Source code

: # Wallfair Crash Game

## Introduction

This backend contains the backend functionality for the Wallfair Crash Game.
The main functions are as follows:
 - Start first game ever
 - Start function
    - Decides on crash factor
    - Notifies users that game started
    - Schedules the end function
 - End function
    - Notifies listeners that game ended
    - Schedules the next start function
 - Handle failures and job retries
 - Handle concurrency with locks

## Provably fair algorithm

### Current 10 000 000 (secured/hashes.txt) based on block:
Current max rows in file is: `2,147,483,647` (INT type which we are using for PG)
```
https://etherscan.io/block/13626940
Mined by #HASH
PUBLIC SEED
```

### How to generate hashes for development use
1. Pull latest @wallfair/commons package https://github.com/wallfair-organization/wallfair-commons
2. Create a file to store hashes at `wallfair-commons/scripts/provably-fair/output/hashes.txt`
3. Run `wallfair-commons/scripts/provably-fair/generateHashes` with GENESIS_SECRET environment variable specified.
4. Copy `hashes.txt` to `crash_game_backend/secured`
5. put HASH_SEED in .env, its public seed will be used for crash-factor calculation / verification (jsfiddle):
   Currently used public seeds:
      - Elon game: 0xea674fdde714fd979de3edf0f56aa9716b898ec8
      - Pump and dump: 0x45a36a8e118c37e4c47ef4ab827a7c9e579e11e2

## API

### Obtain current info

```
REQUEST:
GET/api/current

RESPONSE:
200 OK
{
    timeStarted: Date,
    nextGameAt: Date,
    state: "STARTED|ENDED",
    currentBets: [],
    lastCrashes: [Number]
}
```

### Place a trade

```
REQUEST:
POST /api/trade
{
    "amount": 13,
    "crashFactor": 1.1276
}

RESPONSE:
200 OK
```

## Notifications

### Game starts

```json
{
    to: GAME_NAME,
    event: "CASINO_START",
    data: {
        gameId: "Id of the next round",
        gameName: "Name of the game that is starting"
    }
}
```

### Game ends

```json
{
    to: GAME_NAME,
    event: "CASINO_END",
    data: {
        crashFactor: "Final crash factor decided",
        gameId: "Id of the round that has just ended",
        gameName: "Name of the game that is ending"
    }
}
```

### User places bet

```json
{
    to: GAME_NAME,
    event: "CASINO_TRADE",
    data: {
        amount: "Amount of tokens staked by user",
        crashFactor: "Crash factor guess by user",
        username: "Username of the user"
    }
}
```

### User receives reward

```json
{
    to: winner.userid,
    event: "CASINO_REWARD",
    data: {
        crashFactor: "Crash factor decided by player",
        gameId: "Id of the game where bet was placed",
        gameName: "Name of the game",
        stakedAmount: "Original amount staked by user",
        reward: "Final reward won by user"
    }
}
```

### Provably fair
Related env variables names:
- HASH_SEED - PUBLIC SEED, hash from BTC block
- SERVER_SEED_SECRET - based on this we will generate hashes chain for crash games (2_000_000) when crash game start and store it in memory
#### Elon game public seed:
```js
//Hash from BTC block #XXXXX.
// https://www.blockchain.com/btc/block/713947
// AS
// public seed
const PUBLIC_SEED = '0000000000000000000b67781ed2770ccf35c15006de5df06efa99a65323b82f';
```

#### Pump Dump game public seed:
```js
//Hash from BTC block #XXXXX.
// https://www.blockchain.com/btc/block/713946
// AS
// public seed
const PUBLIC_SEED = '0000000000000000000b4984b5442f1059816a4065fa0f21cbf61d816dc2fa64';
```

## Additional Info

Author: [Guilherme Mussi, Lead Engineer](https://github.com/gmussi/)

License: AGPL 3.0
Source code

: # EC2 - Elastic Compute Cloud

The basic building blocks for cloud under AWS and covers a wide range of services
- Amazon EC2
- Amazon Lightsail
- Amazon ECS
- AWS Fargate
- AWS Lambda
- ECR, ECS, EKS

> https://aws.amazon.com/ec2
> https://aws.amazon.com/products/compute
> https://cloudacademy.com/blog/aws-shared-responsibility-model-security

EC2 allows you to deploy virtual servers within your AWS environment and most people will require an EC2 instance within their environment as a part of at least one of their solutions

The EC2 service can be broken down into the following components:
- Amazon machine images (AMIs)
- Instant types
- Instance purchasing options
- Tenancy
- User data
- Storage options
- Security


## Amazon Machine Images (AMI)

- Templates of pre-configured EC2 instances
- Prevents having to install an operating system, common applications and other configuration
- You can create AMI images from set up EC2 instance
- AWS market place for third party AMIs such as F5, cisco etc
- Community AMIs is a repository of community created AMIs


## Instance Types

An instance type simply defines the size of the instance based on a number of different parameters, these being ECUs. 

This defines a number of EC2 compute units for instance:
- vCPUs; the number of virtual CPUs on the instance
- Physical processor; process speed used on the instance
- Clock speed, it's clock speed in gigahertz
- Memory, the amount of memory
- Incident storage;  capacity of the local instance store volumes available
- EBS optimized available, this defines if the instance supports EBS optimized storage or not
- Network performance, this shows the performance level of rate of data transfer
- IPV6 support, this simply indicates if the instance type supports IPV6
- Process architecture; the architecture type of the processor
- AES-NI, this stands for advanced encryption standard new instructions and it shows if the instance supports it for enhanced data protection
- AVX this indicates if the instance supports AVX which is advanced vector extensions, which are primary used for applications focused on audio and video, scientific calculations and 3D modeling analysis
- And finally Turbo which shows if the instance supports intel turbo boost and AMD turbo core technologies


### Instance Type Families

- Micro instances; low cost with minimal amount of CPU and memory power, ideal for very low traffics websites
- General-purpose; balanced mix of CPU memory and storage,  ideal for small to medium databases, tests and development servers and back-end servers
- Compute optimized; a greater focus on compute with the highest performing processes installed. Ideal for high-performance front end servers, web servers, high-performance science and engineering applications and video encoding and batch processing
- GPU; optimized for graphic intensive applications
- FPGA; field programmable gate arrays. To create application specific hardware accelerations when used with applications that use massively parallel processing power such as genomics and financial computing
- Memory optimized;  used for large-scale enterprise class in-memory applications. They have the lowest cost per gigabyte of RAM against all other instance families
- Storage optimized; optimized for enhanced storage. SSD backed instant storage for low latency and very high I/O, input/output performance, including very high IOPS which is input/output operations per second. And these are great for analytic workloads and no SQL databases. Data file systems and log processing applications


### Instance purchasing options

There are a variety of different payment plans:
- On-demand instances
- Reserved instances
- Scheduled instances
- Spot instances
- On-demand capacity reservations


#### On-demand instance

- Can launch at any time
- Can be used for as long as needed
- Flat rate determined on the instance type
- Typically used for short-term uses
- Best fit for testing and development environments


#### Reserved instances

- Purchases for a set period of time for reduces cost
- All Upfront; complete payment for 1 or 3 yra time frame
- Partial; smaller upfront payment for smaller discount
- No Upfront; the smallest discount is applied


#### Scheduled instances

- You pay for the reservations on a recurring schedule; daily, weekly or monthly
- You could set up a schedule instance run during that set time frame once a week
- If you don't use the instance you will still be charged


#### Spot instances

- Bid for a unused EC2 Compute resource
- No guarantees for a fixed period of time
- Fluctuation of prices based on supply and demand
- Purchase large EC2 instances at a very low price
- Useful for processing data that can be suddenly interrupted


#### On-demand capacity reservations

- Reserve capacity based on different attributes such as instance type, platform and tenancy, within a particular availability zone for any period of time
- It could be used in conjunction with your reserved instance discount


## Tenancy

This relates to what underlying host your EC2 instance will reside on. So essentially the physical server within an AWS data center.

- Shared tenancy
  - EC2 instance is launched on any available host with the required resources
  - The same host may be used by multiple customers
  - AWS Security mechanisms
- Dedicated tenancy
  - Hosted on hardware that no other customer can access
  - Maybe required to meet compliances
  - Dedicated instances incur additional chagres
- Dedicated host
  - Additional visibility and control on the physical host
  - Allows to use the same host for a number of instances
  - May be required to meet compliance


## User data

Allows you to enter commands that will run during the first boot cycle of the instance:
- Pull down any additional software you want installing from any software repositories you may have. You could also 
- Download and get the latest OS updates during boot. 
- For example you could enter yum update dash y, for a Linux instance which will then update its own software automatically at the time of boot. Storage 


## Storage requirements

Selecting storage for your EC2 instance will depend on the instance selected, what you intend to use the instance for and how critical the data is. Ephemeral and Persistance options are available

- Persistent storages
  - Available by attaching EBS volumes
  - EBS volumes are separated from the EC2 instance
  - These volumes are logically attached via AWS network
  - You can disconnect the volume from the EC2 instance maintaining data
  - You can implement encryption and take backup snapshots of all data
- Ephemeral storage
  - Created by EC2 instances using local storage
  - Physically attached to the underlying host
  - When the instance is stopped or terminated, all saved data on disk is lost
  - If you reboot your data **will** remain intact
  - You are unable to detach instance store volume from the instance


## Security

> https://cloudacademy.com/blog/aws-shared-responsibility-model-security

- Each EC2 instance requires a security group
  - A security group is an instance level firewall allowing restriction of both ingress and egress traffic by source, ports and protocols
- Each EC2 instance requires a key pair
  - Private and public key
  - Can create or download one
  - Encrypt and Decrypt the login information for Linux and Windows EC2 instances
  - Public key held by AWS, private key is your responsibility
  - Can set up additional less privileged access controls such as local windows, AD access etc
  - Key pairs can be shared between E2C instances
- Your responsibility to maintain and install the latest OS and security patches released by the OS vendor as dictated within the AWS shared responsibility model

• • • •

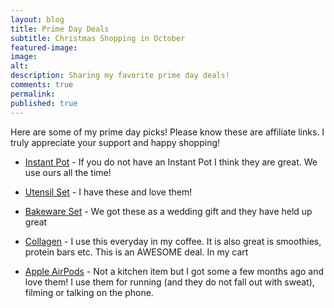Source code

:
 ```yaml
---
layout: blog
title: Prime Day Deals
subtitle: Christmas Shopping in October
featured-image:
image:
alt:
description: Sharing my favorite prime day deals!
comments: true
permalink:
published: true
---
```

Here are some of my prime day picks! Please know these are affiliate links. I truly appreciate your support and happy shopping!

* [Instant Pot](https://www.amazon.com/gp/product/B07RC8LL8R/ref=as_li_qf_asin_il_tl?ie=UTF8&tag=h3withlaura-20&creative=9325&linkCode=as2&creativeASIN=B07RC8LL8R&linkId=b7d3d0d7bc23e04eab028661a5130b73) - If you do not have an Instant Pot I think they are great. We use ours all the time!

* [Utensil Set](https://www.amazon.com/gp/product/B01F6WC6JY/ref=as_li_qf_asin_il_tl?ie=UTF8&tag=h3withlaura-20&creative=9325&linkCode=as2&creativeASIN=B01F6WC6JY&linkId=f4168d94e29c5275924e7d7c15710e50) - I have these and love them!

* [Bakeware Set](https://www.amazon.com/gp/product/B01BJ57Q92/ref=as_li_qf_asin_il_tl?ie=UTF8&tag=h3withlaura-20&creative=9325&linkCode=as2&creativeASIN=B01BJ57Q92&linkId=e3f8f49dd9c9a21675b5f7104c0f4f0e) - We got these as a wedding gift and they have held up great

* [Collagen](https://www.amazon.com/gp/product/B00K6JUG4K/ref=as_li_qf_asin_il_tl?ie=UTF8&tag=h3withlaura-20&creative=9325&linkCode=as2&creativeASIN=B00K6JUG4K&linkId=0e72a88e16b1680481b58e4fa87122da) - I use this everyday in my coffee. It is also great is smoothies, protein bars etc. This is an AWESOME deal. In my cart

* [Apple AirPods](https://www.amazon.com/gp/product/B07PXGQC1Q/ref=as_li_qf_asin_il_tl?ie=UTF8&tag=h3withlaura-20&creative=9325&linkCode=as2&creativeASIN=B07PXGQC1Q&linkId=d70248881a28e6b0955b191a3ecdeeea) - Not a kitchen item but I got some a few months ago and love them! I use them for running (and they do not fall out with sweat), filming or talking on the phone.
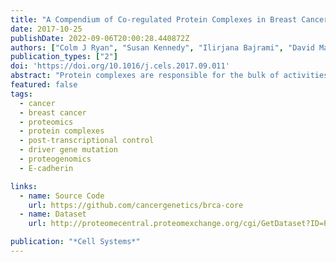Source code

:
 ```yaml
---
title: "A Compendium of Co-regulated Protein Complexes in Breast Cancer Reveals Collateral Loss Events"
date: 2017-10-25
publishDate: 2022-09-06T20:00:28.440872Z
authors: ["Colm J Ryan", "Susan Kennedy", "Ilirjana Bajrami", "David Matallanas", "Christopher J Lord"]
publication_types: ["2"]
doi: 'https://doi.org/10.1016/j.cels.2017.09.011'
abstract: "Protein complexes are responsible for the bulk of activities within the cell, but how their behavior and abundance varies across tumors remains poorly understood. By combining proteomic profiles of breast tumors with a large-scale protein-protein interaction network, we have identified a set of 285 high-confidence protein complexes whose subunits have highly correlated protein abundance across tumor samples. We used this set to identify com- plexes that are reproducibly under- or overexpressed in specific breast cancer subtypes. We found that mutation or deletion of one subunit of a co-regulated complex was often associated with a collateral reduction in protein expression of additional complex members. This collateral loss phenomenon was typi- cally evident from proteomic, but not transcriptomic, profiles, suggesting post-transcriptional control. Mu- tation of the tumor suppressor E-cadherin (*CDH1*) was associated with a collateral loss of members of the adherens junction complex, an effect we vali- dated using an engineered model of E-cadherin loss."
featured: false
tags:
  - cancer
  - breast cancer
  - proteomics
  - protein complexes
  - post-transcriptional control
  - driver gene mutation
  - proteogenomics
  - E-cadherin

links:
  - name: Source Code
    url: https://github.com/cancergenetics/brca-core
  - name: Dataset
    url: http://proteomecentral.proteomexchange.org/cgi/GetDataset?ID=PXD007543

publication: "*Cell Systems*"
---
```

• • • •

» **Exercise aim**
In the entries above, find the line with "There are a" and the line with "- All Upfront;", then restate word for word both of them and every line between, with nothing more.

» **Written reply**
There are a variety of different payment plans:
- On-demand instances
- Reserved instances
- Scheduled instances
- Spot instances
- On-demand capacity reservations


#### On-demand instance

- Can launch at any time
- Can be used for as long as needed
- Flat rate determined on the instance type
- Typically used for short-term uses
- Best fit for testing and development environments


#### Reserved instances

- Purchases for a set period of time for reduces cost
- All Upfront; complete payment for 1 or 3 yra time frame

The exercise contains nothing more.